Prove that the asymptotic density of $w(n)|n$ is 0

Question

Note $w(n)$ is number of primes dividing $n$. I know the definition of asymptotic density, but I'm not sure how to start with this problem. I can prove that the sets $w(n)|n$ and $w(n)\nmid n$ are infinite.
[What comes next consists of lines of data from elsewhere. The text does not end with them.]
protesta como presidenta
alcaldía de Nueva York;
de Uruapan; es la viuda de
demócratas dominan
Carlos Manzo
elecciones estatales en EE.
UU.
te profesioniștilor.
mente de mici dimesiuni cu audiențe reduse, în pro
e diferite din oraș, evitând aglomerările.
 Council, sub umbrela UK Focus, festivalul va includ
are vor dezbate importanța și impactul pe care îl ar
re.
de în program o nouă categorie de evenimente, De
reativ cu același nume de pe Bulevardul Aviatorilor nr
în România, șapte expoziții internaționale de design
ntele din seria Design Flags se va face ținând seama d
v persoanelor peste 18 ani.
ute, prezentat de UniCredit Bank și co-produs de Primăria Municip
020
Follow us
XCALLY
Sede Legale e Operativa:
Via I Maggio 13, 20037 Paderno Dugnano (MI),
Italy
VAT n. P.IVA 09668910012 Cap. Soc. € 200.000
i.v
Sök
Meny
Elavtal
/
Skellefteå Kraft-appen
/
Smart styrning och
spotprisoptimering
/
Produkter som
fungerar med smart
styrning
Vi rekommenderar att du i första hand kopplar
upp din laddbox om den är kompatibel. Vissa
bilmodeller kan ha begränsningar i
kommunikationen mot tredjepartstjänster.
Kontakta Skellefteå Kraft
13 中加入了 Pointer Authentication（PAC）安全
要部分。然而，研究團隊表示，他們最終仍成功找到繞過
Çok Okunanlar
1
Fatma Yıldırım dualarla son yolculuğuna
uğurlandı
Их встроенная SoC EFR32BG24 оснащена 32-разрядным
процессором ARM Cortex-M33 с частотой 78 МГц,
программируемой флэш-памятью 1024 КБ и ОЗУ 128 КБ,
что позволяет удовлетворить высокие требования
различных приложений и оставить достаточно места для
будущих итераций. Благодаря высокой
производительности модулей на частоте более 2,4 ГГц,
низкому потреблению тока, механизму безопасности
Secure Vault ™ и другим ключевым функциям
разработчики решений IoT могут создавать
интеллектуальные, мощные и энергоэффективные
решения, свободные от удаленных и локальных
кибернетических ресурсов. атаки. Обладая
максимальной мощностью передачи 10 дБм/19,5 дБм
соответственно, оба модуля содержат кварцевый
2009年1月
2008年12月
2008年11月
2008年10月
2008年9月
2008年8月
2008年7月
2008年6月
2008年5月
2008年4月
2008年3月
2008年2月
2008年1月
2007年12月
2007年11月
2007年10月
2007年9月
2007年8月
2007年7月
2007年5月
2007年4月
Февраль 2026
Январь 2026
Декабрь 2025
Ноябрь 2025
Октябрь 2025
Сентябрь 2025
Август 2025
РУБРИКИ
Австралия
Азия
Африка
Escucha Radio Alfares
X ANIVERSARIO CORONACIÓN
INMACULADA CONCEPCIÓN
Any hint would be appreciated.

Answer 1

Partitioning according to the value of $\omega(n)$ we obtain $$\sum_{n\leq x\atop \omega(n) \mid n} 1 \leq \sum_{k=1}^\infty \sum_{n\leq x, k \mid n \atop \omega(n) =k } 1 = \sum_{k \leq x } \sum_{m\leq x/k \atop \omega(mk) =k } 1 .$$ By the Hardy-Ramanujan theorem we have that the number of integers $n\leq x $ with $$|\omega(n) - \log \log x| > (\log \log x)^{3/4}$$ is $o(x)$. Therefore, the contribution of $k$ with $|k - \log \log x| > (\log \log x)^{3/4}$ is $o(x)$, which you can get just by ignoring the condition $k \mid n$. Hence,$$\sum_{n\leq x\atop \omega(n) \mid n} 1\leq o(x)+ \sum_{|k - \log \log x| \leq (\log \log x)^{3/4} } \sum_{m\leq x/k \atop \omega(mk) =k } 1 .$$ Now one might get asymptotics for the double sum on the right side by less wasteful arguments but let's only see what happens if you throw away the information $\omega(mk)=k$. We get $$\sum_{n\leq x\atop \omega(n) \mid n} 1\leq o(x)+ \sum_{|k - \log \log x| \leq (\log \log x)^{3/4} } \frac{x}{k} \ll o(x)+ O(x/\log \log x)+x \int_{|u - \log \log x| \leq (\log \log x)^{3/4}} \frac{\mathrm{d}u}{u} .$$ It remains to show that the integral is $o(1)$. Bounding the integrant by its maximum value we get that the integral is $$ \ll \frac{1}{\log \log x } \int_{|u - \log \log x| \leq (\log \log x)^{3/4}} 1\mathrm{d}u\ll (\log \log x)^{-1/4} .$$ This shows that $$\sum_{n\leq x\atop \omega(n) \mid n} 1= o(x) +O(x(\log \log x )^{-1/4})=o(x).$$

It would be interesting to find the true the asymptotic size of $$\sum_{n\leq x\atop \omega(n) \mid n} 1 .$$